中黄膏についての一考察

かの有名な華岡大先生の創薬の軟膏。
いわゆるキハダ軟膏ですね。生薬の「黄檗(おうばく)」をベースにしております。
「黄檗(おうばく)」は胃薬や湿布薬としても使用される「消炎効果」のある生薬で、主に患部の「熱とり」として使用されます。
黄連解毒湯という優秀処方がありますが、当店アトピー外来ではよくこの中黄膏と併用することがあります。
製品としては、現在松浦漢方さんが発売しており、「ベルクミン」という洒落た商品名で販売されております。
最近では、この「ベルクミン」が当店のような漢方を中心とした薬局だけではなく、街のドラッグストアーなどでも割りと簡単に入手できるようになりました。
確かに便利なのですが、この中黄膏は内容成分が濃く、「キハダ」そのものの殺菌作用や、瀉熱作用も結構なもので、どちらかというと甚だ私見ではありますが、作用は決して穏やかではないと考えております。
チューブから取り出したら、自身の指で薄く薄く延ばすように塗布するのがコツであり、間違って火ぶくれ状の頬や患部にゴテゴテと塗りたくりますとかえって逆効果になることがあります。
特に、最近は「脱ステロイド」として長年使用してきた外用の強力な副腎皮質ステロイド剤を突如として中止し、漢方軟膏等へ強制的にスイッチされる傾向があるようですが、お気を付けください。
キハダを真っ赤にただれた頬や額に厚めに塗るだけで、さらに状態が悪化することがあります。
この時の塗布するコツとしては、まず真っ赤に熱を帯びた患部(末端)から冷やすことから始まります。アイスノン等をあらかじめご用意されているのもよろしいかと思います。

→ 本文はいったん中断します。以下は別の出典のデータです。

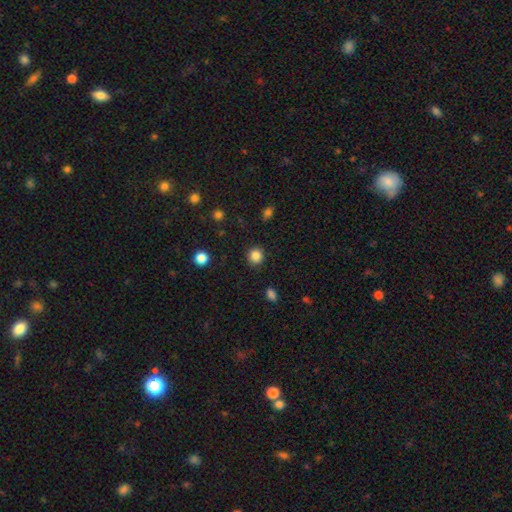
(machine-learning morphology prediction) type=smooth (85%); roundness=round (89%); merging=none (89%).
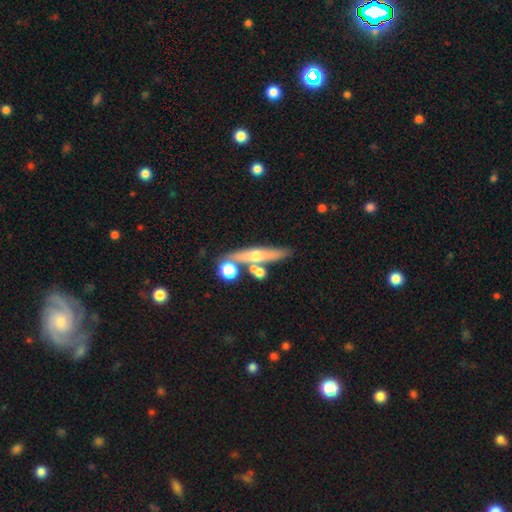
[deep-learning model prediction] Smooth or featured: featured or disk — 53% (smooth — 40%)
Edge-on disk: yes — 85% (no — 15%)
Merging: none — 67% (merger — 17%)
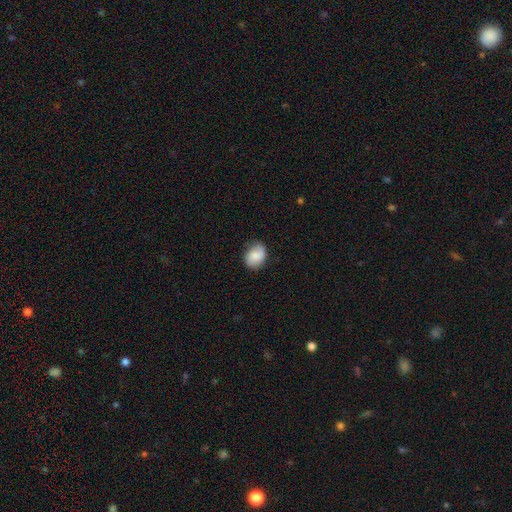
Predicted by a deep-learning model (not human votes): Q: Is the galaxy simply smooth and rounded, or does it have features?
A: smooth — 70%.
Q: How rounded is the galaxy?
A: in between — 56%.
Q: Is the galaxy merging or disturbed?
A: none — 72%.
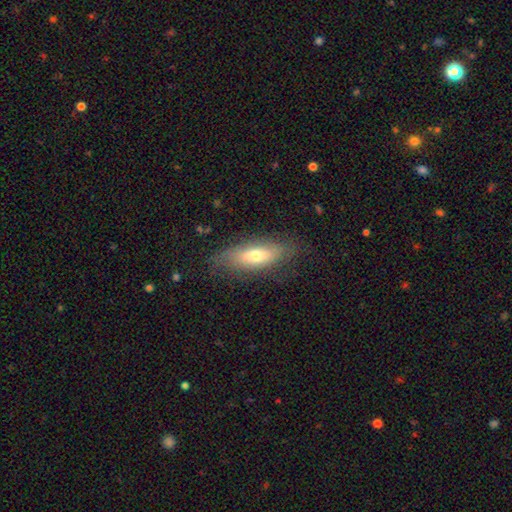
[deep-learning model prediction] Smooth or featured? smooth (63%)
How rounded? in between (63%)
Merging? none (77%)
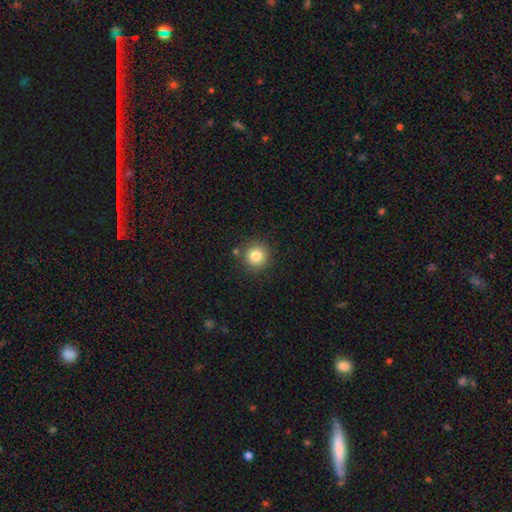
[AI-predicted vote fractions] Smooth or featured? smooth (82%)
How rounded? round (94%)
Merging? none (84%)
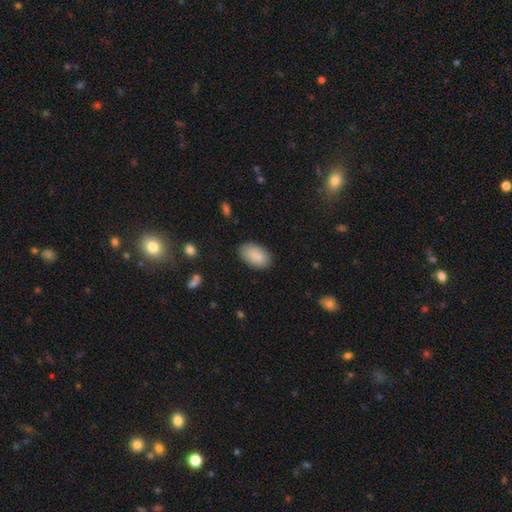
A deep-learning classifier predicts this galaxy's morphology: smooth 89%, star or artifact 7%, featured or disk 5%. Down the decision tree: how rounded — in between (93%); merging — none (83%).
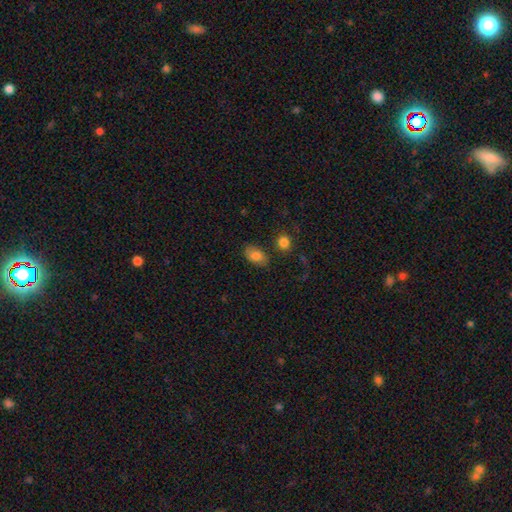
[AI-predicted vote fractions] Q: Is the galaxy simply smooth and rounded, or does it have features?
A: smooth — 82%.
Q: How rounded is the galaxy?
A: in between — 91%.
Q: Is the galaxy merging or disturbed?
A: none — 79%.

これを根気良く続け、赤い患部の熱がすこし落ち着いた時点で中黄膏を前述のように薄く延ばすように塗ってください。
そのような理由から、当店では初めてのお客様には最小包装のチューブ1本からおすすめしております。軟膏つぼに入れますとどうしても、余計に多く塗ってしまう傾向があるようですね。
特に部分的な塗布に効果を発揮し、アトピー症の場合にはひじやひざ小僧の裏側、首周囲の一部が炎症起こしている部位を選択されて塗るように指導をしております。

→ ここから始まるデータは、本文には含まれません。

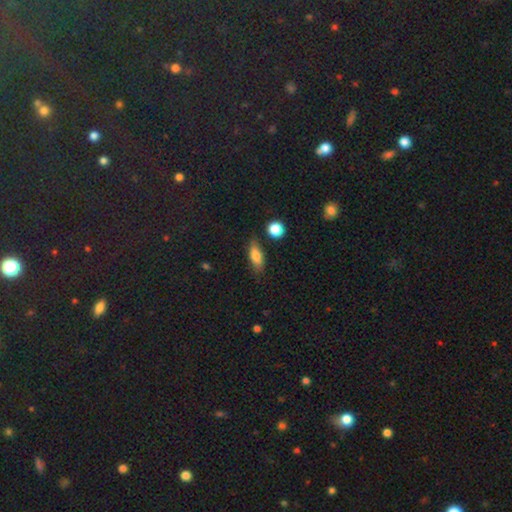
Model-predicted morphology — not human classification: Smooth or featured?
  - smooth: 76% *
  - featured or disk: 15%
  - star or artifact: 8%
How rounded?
  - in between: 71% *
  - cigar-shaped: 24%
  - round: 5%
Merging?
  - none: 78% *
  - minor disturbance: 15%
  - major disturbance: 4%
  - merger: 4%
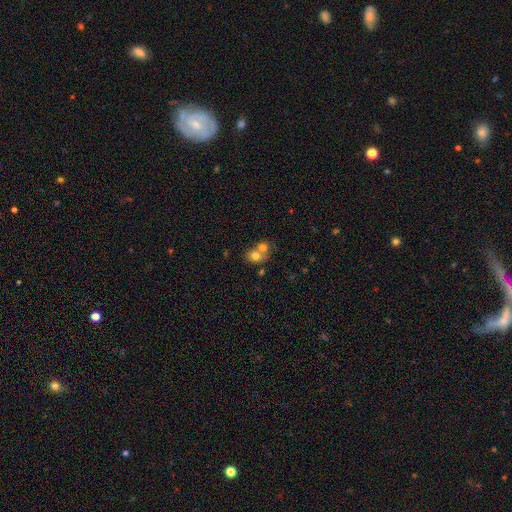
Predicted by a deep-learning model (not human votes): Smooth or featured: smooth — 73% (featured or disk — 17%)
How rounded: round — 62% (in between — 37%)
Merging: merger — 63% (none — 28%)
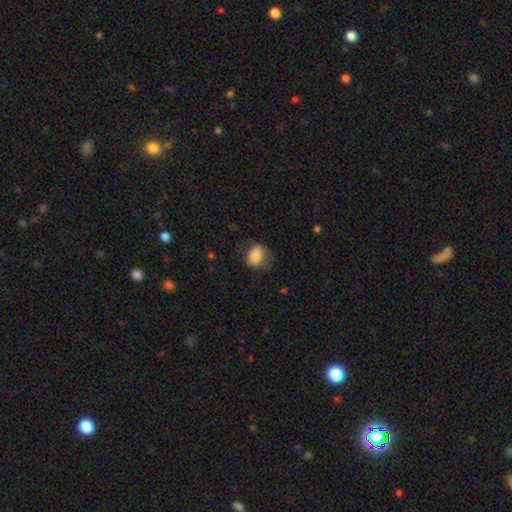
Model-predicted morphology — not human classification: smooth-or-featured: smooth: 84% | featured or disk: 8% | star or artifact: 8%
  how-rounded: in between: 64% | round: 35% | cigar-shaped: 1%
  merging: none: 65% | minor disturbance: 25% | major disturbance: 8% | merger: 1%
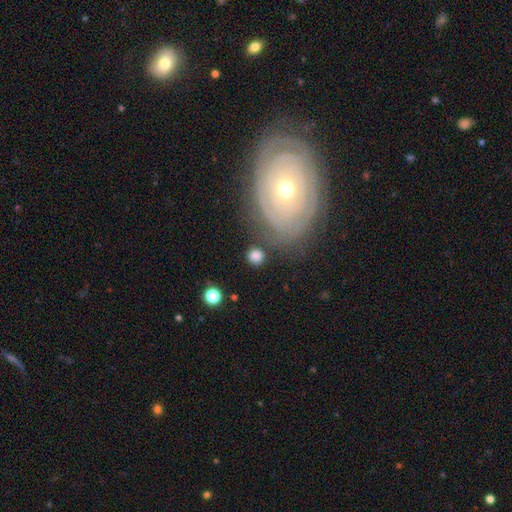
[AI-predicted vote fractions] A smooth galaxy with no disk features (79%) that is round (83%).

Vote fractions:
- Smooth or featured? smooth: 79% / featured or disk: 12% / star or artifact: 9%
- How rounded? round: 83% / in between: 16% / cigar-shaped: 1%
- Merging? none: 79% / minor disturbance: 11% / major disturbance: 6% / merger: 5%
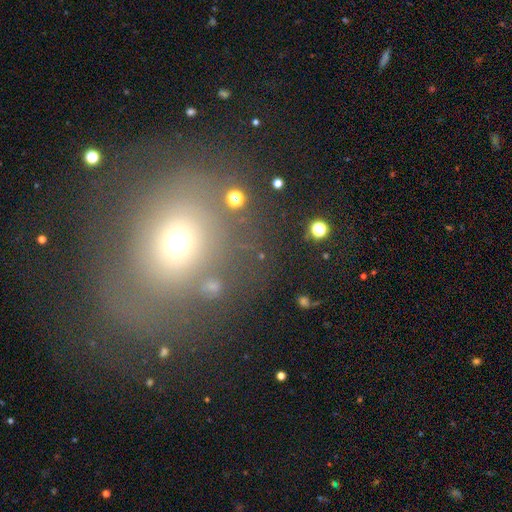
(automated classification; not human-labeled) smooth 55%, star or artifact 24%, featured or disk 21%. Down the decision tree: how rounded — round (67%); merging — none (66%).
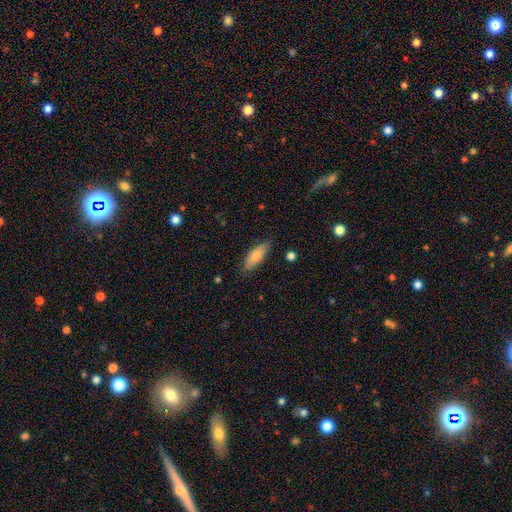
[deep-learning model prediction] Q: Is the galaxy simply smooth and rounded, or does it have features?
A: smooth — 79%.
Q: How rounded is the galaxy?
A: in between — 69%.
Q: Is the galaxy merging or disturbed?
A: none — 80%.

このベルクミン中黄膏は保険適応されておらず、医療ルート(卸さん)からはなかなか入手ができない理由から、何軒かの医療機関(地域診療所)からネットを介して別ページで述べている「タイツコウ軟膏」らと一緒にご注文を頂いております。
どんなに優秀な漢方軟膏でも、厚く塗りすぎると、「かぶれ」をきたすことがある。これだけは前もって覚えていてください。宜しくお願いします。